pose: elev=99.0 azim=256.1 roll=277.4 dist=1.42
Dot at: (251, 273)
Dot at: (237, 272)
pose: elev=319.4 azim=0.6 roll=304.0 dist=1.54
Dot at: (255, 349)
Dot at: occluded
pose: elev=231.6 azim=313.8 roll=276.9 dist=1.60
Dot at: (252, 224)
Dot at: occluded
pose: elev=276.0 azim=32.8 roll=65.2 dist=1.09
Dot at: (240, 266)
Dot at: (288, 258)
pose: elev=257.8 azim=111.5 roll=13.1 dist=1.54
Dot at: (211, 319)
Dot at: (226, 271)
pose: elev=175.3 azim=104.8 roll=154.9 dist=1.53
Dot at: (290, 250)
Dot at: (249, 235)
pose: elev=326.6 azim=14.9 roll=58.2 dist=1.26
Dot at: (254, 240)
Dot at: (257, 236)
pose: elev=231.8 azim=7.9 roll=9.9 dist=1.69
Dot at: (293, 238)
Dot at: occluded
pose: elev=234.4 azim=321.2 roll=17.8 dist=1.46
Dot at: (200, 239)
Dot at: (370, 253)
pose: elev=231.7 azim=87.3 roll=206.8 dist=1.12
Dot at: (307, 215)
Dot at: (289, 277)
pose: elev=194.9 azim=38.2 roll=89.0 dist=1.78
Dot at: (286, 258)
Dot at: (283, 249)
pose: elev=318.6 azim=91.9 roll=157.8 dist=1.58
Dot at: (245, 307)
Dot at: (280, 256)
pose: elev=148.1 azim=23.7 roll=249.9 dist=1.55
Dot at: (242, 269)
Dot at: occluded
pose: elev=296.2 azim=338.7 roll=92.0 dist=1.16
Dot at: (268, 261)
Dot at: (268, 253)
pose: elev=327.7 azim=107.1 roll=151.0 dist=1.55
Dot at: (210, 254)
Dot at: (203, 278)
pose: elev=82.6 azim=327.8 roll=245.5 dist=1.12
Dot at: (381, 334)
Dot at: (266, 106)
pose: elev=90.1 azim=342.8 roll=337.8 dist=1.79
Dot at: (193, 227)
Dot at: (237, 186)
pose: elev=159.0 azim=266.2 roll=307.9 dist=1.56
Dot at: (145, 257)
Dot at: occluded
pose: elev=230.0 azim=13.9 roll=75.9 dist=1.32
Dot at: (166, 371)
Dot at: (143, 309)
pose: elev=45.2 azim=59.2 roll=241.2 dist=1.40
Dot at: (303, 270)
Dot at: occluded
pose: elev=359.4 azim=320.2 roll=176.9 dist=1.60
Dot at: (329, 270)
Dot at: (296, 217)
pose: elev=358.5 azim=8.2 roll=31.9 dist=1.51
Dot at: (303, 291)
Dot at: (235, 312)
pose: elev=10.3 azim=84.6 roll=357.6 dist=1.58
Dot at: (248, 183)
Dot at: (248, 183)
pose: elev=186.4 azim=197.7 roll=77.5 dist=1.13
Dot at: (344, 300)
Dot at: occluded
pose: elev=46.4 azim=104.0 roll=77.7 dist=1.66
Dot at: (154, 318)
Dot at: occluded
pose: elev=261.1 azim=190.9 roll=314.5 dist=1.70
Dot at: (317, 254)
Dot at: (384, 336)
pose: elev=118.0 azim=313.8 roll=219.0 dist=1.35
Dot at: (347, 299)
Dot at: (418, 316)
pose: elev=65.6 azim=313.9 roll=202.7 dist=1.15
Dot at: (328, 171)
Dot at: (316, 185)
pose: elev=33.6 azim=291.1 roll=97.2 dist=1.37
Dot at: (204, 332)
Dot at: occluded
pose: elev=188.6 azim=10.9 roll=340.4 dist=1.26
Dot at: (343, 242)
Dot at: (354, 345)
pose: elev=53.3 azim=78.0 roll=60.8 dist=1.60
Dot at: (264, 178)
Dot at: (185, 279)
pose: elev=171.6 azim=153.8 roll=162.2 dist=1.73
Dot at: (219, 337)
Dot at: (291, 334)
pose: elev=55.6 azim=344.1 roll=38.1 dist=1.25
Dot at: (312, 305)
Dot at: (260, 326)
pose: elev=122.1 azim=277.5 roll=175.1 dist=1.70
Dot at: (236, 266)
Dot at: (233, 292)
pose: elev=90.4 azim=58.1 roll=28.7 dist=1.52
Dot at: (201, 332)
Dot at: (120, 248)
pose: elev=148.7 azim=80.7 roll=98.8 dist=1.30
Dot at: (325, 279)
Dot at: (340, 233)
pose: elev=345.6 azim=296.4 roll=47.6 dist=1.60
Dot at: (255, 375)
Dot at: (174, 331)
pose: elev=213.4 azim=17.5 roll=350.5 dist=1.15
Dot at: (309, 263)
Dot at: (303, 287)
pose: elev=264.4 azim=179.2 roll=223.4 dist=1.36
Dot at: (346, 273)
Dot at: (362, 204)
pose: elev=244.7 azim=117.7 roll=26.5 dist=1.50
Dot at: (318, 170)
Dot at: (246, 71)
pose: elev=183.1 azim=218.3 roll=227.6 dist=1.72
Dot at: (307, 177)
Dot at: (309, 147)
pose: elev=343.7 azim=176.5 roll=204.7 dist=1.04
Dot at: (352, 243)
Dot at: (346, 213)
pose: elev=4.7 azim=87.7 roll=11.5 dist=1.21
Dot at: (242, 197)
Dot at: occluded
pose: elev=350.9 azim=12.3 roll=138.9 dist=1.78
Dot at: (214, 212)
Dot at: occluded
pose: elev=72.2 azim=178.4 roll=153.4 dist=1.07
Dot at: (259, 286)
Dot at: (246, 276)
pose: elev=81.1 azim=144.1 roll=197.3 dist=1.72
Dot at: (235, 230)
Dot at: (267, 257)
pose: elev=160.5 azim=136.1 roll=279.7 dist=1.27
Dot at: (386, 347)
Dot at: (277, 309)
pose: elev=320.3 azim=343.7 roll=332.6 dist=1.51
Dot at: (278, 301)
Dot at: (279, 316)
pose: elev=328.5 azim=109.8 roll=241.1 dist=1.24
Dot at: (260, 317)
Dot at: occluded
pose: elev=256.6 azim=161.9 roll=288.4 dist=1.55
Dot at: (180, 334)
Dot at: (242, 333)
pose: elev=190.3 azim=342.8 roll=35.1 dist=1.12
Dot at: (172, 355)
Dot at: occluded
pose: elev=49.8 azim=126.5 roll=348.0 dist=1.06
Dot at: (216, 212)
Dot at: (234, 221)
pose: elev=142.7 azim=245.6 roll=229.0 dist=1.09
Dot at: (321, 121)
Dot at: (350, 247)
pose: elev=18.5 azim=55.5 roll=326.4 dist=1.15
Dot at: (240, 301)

+===+

**Problem statement**. Convert every line of the records above into a Markdown table with the columns Row and Line, numbering the rows in order and omitting blank lines.

**Exercise answer**.
| Row | Line |
|---|---|
| 1 | pose: elev=99.0 azim=256.1 roll=277.4 dist=1.42 |
| 2 | Dot at: (251, 273) |
| 3 | Dot at: (237, 272) |
| 4 | pose: elev=319.4 azim=0.6 roll=304.0 dist=1.54 |
| 5 | Dot at: (255, 349) |
| 6 | Dot at: occluded |
| 7 | pose: elev=231.6 azim=313.8 roll=276.9 dist=1.60 |
| 8 | Dot at: (252, 224) |
| 9 | Dot at: occluded |
| 10 | pose: elev=276.0 azim=32.8 roll=65.2 dist=1.09 |
| 11 | Dot at: (240, 266) |
| 12 | Dot at: (288, 258) |
| 13 | pose: elev=257.8 azim=111.5 roll=13.1 dist=1.54 |
| 14 | Dot at: (211, 319) |
| 15 | Dot at: (226, 271) |
| 16 | pose: elev=175.3 azim=104.8 roll=154.9 dist=1.53 |
| 17 | Dot at: (290, 250) |
| 18 | Dot at: (249, 235) |
| 19 | pose: elev=326.6 azim=14.9 roll=58.2 dist=1.26 |
| 20 | Dot at: (254, 240) |
| 21 | Dot at: (257, 236) |
| 22 | pose: elev=231.8 azim=7.9 roll=9.9 dist=1.69 |
| 23 | Dot at: (293, 238) |
| 24 | Dot at: occluded |
| 25 | pose: elev=234.4 azim=321.2 roll=17.8 dist=1.46 |
| 26 | Dot at: (200, 239) |
| 27 | Dot at: (370, 253) |
| 28 | pose: elev=231.7 azim=87.3 roll=206.8 dist=1.12 |
| 29 | Dot at: (307, 215) |
| 30 | Dot at: (289, 277) |
| 31 | pose: elev=194.9 azim=38.2 roll=89.0 dist=1.78 |
| 32 | Dot at: (286, 258) |
| 33 | Dot at: (283, 249) |
| 34 | pose: elev=318.6 azim=91.9 roll=157.8 dist=1.58 |
| 35 | Dot at: (245, 307) |
| 36 | Dot at: (280, 256) |
| 37 | pose: elev=148.1 azim=23.7 roll=249.9 dist=1.55 |
| 38 | Dot at: (242, 269) |
| 39 | Dot at: occluded |
| 40 | pose: elev=296.2 azim=338.7 roll=92.0 dist=1.16 |
| 41 | Dot at: (268, 261) |
| 42 | Dot at: (268, 253) |
| 43 | pose: elev=327.7 azim=107.1 roll=151.0 dist=1.55 |
| 44 | Dot at: (210, 254) |
| 45 | Dot at: (203, 278) |
| 46 | pose: elev=82.6 azim=327.8 roll=245.5 dist=1.12 |
| 47 | Dot at: (381, 334) |
| 48 | Dot at: (266, 106) |
| 49 | pose: elev=90.1 azim=342.8 roll=337.8 dist=1.79 |
| 50 | Dot at: (193, 227) |
| 51 | Dot at: (237, 186) |
| 52 | pose: elev=159.0 azim=266.2 roll=307.9 dist=1.56 |
| 53 | Dot at: (145, 257) |
| 54 | Dot at: occluded |
| 55 | pose: elev=230.0 azim=13.9 roll=75.9 dist=1.32 |
| 56 | Dot at: (166, 371) |
| 57 | Dot at: (143, 309) |
| 58 | pose: elev=45.2 azim=59.2 roll=241.2 dist=1.40 |
| 59 | Dot at: (303, 270) |
| 60 | Dot at: occluded |
| 61 | pose: elev=359.4 azim=320.2 roll=176.9 dist=1.60 |
| 62 | Dot at: (329, 270) |
| 63 | Dot at: (296, 217) |
| 64 | pose: elev=358.5 azim=8.2 roll=31.9 dist=1.51 |
| 65 | Dot at: (303, 291) |
| 66 | Dot at: (235, 312) |
| 67 | pose: elev=10.3 azim=84.6 roll=357.6 dist=1.58 |
| 68 | Dot at: (248, 183) |
| 69 | Dot at: (248, 183) |
| 70 | pose: elev=186.4 azim=197.7 roll=77.5 dist=1.13 |
| 71 | Dot at: (344, 300) |
| 72 | Dot at: occluded |
| 73 | pose: elev=46.4 azim=104.0 roll=77.7 dist=1.66 |
| 74 | Dot at: (154, 318) |
| 75 | Dot at: occluded |
| 76 | pose: elev=261.1 azim=190.9 roll=314.5 dist=1.70 |
| 77 | Dot at: (317, 254) |
| 78 | Dot at: (384, 336) |
| 79 | pose: elev=118.0 azim=313.8 roll=219.0 dist=1.35 |
| 80 | Dot at: (347, 299) |
| 81 | Dot at: (418, 316) |
| 82 | pose: elev=65.6 azim=313.9 roll=202.7 dist=1.15 |
| 83 | Dot at: (328, 171) |
| 84 | Dot at: (316, 185) |
| 85 | pose: elev=33.6 azim=291.1 roll=97.2 dist=1.37 |
| 86 | Dot at: (204, 332) |
| 87 | Dot at: occluded |
| 88 | pose: elev=188.6 azim=10.9 roll=340.4 dist=1.26 |
| 89 | Dot at: (343, 242) |
| 90 | Dot at: (354, 345) |
| 91 | pose: elev=53.3 azim=78.0 roll=60.8 dist=1.60 |
| 92 | Dot at: (264, 178) |
| 93 | Dot at: (185, 279) |
| 94 | pose: elev=171.6 azim=153.8 roll=162.2 dist=1.73 |
| 95 | Dot at: (219, 337) |
| 96 | Dot at: (291, 334) |
| 97 | pose: elev=55.6 azim=344.1 roll=38.1 dist=1.25 |
| 98 | Dot at: (312, 305) |
| 99 | Dot at: (260, 326) |
| 100 | pose: elev=122.1 azim=277.5 roll=175.1 dist=1.70 |
| 101 | Dot at: (236, 266) |
| 102 | Dot at: (233, 292) |
| 103 | pose: elev=90.4 azim=58.1 roll=28.7 dist=1.52 |
| 104 | Dot at: (201, 332) |
| 105 | Dot at: (120, 248) |
| 106 | pose: elev=148.7 azim=80.7 roll=98.8 dist=1.30 |
| 107 | Dot at: (325, 279) |
| 108 | Dot at: (340, 233) |
| 109 | pose: elev=345.6 azim=296.4 roll=47.6 dist=1.60 |
| 110 | Dot at: (255, 375) |
| 111 | Dot at: (174, 331) |
| 112 | pose: elev=213.4 azim=17.5 roll=350.5 dist=1.15 |
| 113 | Dot at: (309, 263) |
| 114 | Dot at: (303, 287) |
| 115 | pose: elev=264.4 azim=179.2 roll=223.4 dist=1.36 |
| 116 | Dot at: (346, 273) |
| 117 | Dot at: (362, 204) |
| 118 | pose: elev=244.7 azim=117.7 roll=26.5 dist=1.50 |
| 119 | Dot at: (318, 170) |
| 120 | Dot at: (246, 71) |
| 121 | pose: elev=183.1 azim=218.3 roll=227.6 dist=1.72 |
| 122 | Dot at: (307, 177) |
| 123 | Dot at: (309, 147) |
| 124 | pose: elev=343.7 azim=176.5 roll=204.7 dist=1.04 |
| 125 | Dot at: (352, 243) |
| 126 | Dot at: (346, 213) |
| 127 | pose: elev=4.7 azim=87.7 roll=11.5 dist=1.21 |
| 128 | Dot at: (242, 197) |
| 129 | Dot at: occluded |
| 130 | pose: elev=350.9 azim=12.3 roll=138.9 dist=1.78 |
| 131 | Dot at: (214, 212) |
| 132 | Dot at: occluded |
| 133 | pose: elev=72.2 azim=178.4 roll=153.4 dist=1.07 |
| 134 | Dot at: (259, 286) |
| 135 | Dot at: (246, 276) |
| 136 | pose: elev=81.1 azim=144.1 roll=197.3 dist=1.72 |
| 137 | Dot at: (235, 230) |
| 138 | Dot at: (267, 257) |
| 139 | pose: elev=160.5 azim=136.1 roll=279.7 dist=1.27 |
| 140 | Dot at: (386, 347) |
| 141 | Dot at: (277, 309) |
| 142 | pose: elev=320.3 azim=343.7 roll=332.6 dist=1.51 |
| 143 | Dot at: (278, 301) |
| 144 | Dot at: (279, 316) |
| 145 | pose: elev=328.5 azim=109.8 roll=241.1 dist=1.24 |
| 146 | Dot at: (260, 317) |
| 147 | Dot at: occluded |
| 148 | pose: elev=256.6 azim=161.9 roll=288.4 dist=1.55 |
| 149 | Dot at: (180, 334) |
| 150 | Dot at: (242, 333) |
| 151 | pose: elev=190.3 azim=342.8 roll=35.1 dist=1.12 |
| 152 | Dot at: (172, 355) |
| 153 | Dot at: occluded |
| 154 | pose: elev=49.8 azim=126.5 roll=348.0 dist=1.06 |
| 155 | Dot at: (216, 212) |
| 156 | Dot at: (234, 221) |
| 157 | pose: elev=142.7 azim=245.6 roll=229.0 dist=1.09 |
| 158 | Dot at: (321, 121) |
| 159 | Dot at: (350, 247) |
| 160 | pose: elev=18.5 azim=55.5 roll=326.4 dist=1.15 |
| 161 | Dot at: (240, 301) |